Segment Start: Extracted text
I am trying to find a way to get the number of levels of a categorical variable as a single number. For example if I have a variable X
with 4 levels I need to somehow get that number. If I type levelsof X
I get the following 1 2 3 4
but I can't get only number 4 from there. Is there a way to do it using the levelsof
or another command?
Various commands will give you the number of distinct values, for any kind of variable. ("Categorical variable" is a statistical concept, rather than a Stata concept.) Perhaps the simplest way to do it for one-off purposes is to ask for a one-way tabulation using tabulate
. The number of distinct values is then the number of rows in that table, returned as r(r)
. Note that (1) you can suppress the table itself (which is useful in a program or do file) and (2) missing values are excluded by default:
. sysuse auto, clear
(1978 Automobile Data)
Segment End: Extracted text
What is needed: Please answer from the forum thread: under what name does tabulate return the number of rows in its table?
Segment Start: Data for analysis
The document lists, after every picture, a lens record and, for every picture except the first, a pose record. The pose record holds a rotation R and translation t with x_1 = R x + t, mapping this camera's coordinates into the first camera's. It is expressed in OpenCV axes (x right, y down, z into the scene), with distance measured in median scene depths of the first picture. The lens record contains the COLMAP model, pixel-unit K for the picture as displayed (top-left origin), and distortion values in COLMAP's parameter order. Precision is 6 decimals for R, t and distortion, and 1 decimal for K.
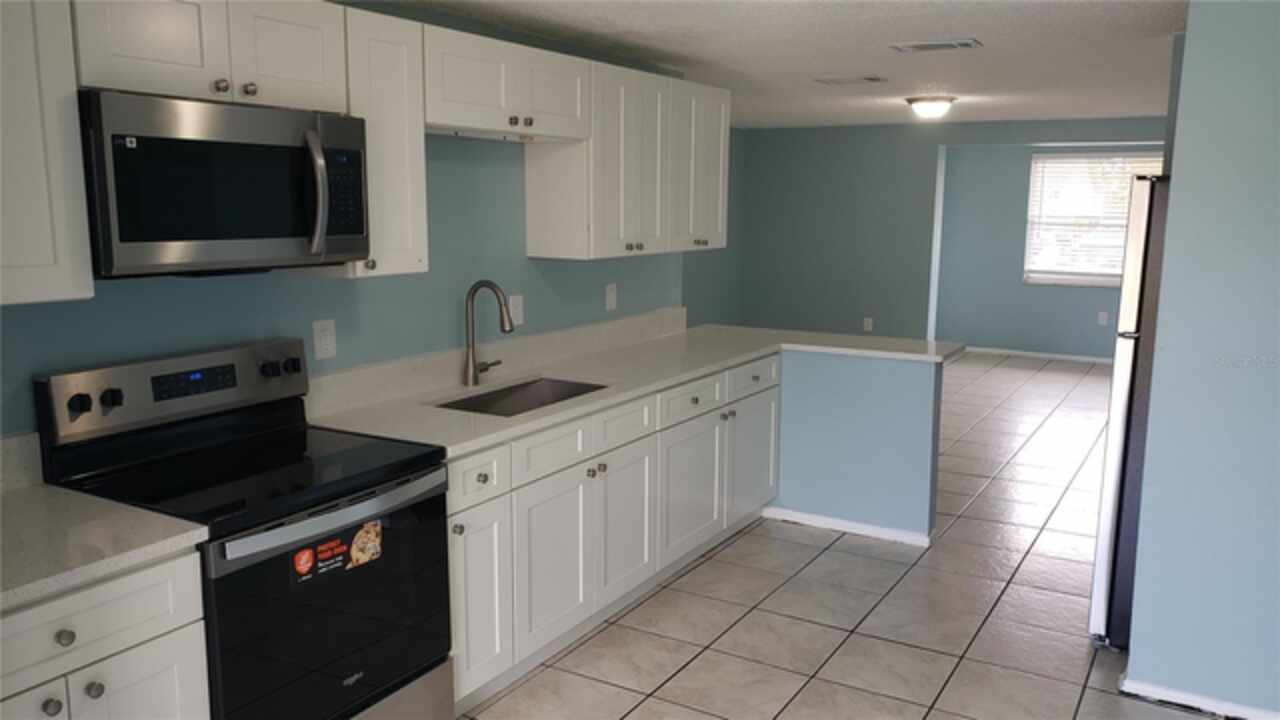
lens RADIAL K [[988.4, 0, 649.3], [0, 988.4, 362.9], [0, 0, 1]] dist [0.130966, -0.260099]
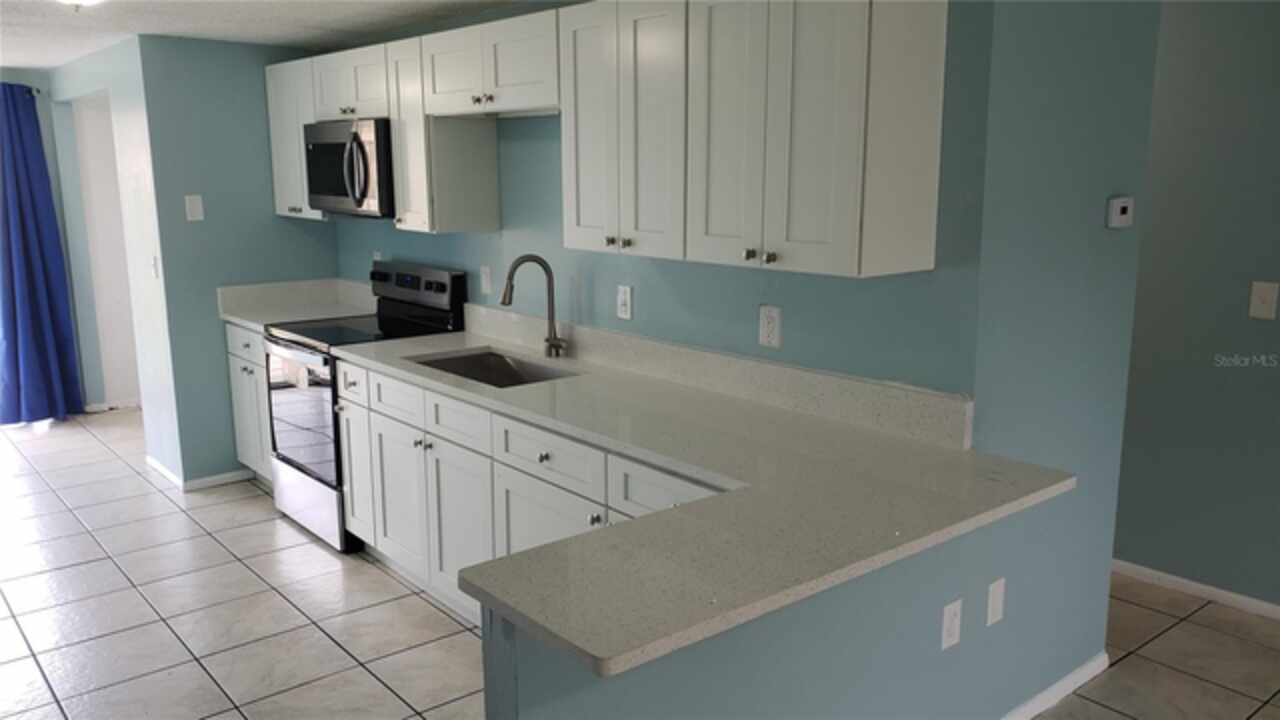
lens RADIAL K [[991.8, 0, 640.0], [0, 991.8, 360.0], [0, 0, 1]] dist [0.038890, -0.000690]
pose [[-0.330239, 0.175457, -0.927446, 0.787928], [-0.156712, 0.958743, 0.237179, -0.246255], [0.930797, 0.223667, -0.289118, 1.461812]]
Segment End: Data for analysis
Segment Start: Data for analysis
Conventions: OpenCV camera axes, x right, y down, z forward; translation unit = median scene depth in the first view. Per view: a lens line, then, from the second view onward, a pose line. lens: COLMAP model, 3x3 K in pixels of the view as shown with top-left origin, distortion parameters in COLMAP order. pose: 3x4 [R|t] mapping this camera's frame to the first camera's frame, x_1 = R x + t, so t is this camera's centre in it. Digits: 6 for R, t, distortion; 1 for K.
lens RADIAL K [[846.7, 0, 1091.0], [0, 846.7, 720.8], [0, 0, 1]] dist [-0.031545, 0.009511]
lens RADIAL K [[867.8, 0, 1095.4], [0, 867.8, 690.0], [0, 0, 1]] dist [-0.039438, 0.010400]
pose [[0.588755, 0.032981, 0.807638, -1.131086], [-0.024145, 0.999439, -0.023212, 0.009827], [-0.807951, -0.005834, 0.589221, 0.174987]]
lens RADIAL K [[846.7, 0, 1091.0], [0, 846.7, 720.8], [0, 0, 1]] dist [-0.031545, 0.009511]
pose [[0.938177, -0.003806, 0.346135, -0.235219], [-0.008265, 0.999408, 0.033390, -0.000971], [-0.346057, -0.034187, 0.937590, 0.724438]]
Segment End: Data for analysis
Segment Start: Data for analysis
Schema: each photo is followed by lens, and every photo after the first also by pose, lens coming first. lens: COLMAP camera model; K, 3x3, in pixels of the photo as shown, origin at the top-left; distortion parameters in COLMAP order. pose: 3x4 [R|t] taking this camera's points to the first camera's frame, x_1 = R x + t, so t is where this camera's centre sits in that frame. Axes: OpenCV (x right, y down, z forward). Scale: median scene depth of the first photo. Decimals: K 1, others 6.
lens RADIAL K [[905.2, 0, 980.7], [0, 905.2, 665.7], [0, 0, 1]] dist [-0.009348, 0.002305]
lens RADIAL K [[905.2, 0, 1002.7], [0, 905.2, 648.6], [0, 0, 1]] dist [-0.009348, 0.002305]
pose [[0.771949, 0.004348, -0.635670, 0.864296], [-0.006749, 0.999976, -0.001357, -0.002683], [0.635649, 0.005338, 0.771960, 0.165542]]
Segment End: Data for analysis
Response area: r(r)